I'm liking the fan-made prog videos more and more. Here's a collage of classic video games set to "Service with a Smile" by Happy the Man, which I maintain is a terrible name for a band and nearly as bad a name for a respectful tribute song by The Cure.

SUNDAY UPDATE: I mostly ignored yesterday's Democratic rules fight, learning that Michigan and Florida would be seated at half-strength by, of all people, Eugene Mirman. (At his show in Arlington, Virginia, he eyed the empty front row of seats and joked: "I'm sorry that the Rules and Bylaws Committee couldn't make it. I always put them on the list!") So after five months of brutal warfare, they've applied the solution that the Republicans applied to these primaries months and months earlier. The Republicans sucked it up; the Democrats screamed and cried about it.

The fight produced some mighty good reporting, though. At the top of the pile is Eve Fairbanks' evocative scene, with its pictures of crazed Hillary supporters accusing Obama of murder and begging signatures from a deranged tabloid C-lister who's alleged he had a night of gay sex and smooth cocaine with the candidate. (Just don't ask him to produce the evidence!)

• [INPUT DATA]:

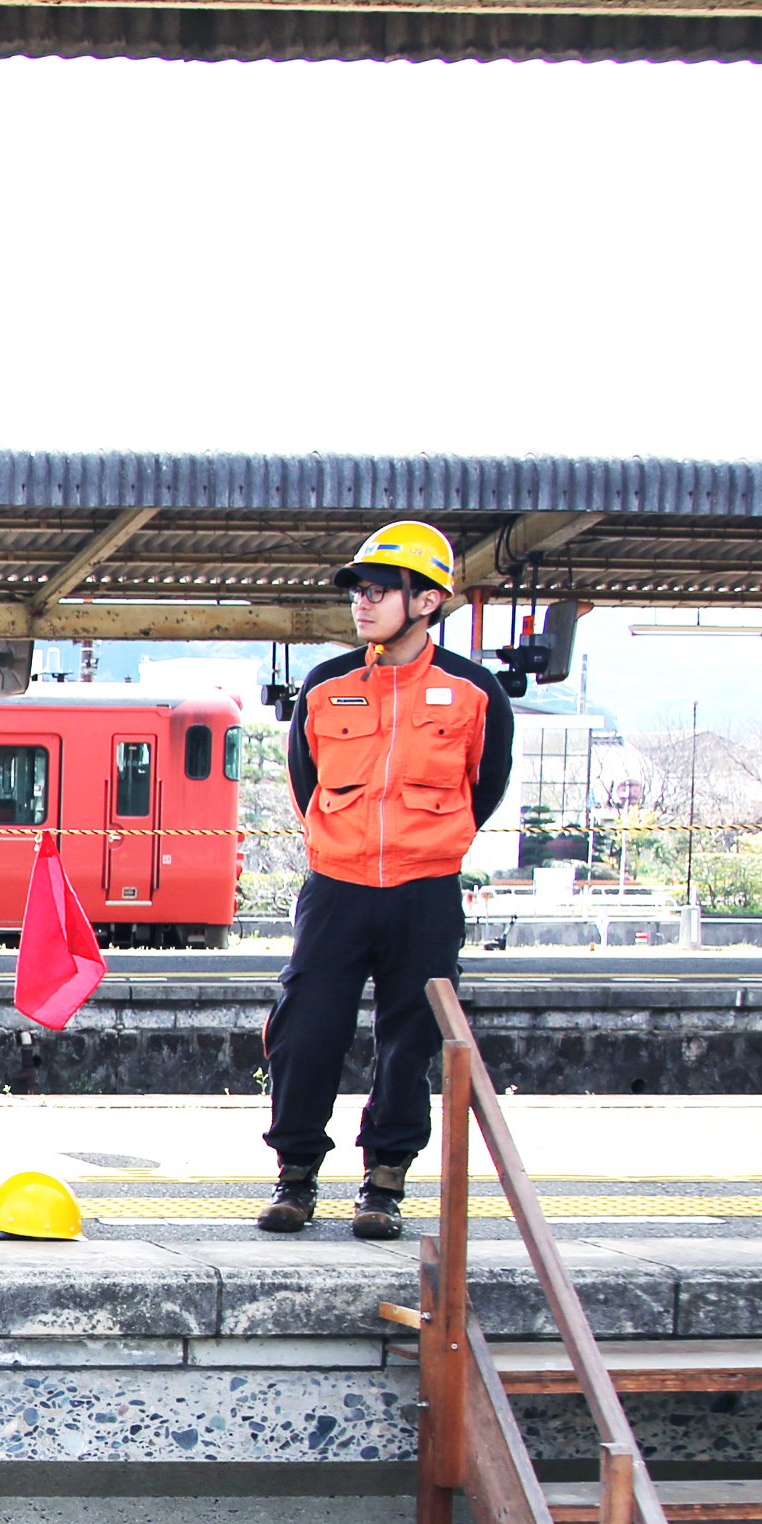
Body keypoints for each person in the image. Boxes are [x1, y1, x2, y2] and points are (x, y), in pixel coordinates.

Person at [257, 522, 515, 1240]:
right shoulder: (325, 686)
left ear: (427, 601)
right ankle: (295, 1174)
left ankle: (383, 1181)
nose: (362, 605)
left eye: (379, 592)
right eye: (359, 593)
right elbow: (305, 783)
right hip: (336, 887)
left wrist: (425, 841)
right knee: (304, 1030)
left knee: (411, 1037)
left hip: (423, 890)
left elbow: (482, 786)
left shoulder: (473, 691)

• [EXERCISE INSTRUCTIONS]:
**1)** List every place name that appears in the post.
**2)** Reproduce the part of the post between "SUNDAY UPDATE: I" and "cried about it.", inclusive.

• [ANSWER SECTION]:
**1)** Michigan, Florida, Arlington, Virginia

**2)**
SUNDAY UPDATE: I mostly ignored yesterday's Democratic rules fight, learning that Michigan and Florida would be seated at half-strength by, of all people, Eugene Mirman. (At his show in Arlington, Virginia, he eyed the empty front row of seats and joked: "I'm sorry that the Rules and Bylaws Committee couldn't make it. I always put them on the list!") So after five months of brutal warfare, they've applied the solution that the Republicans applied to these primaries months and months earlier. The Republicans sucked it up; the Democrats screamed and cried about it.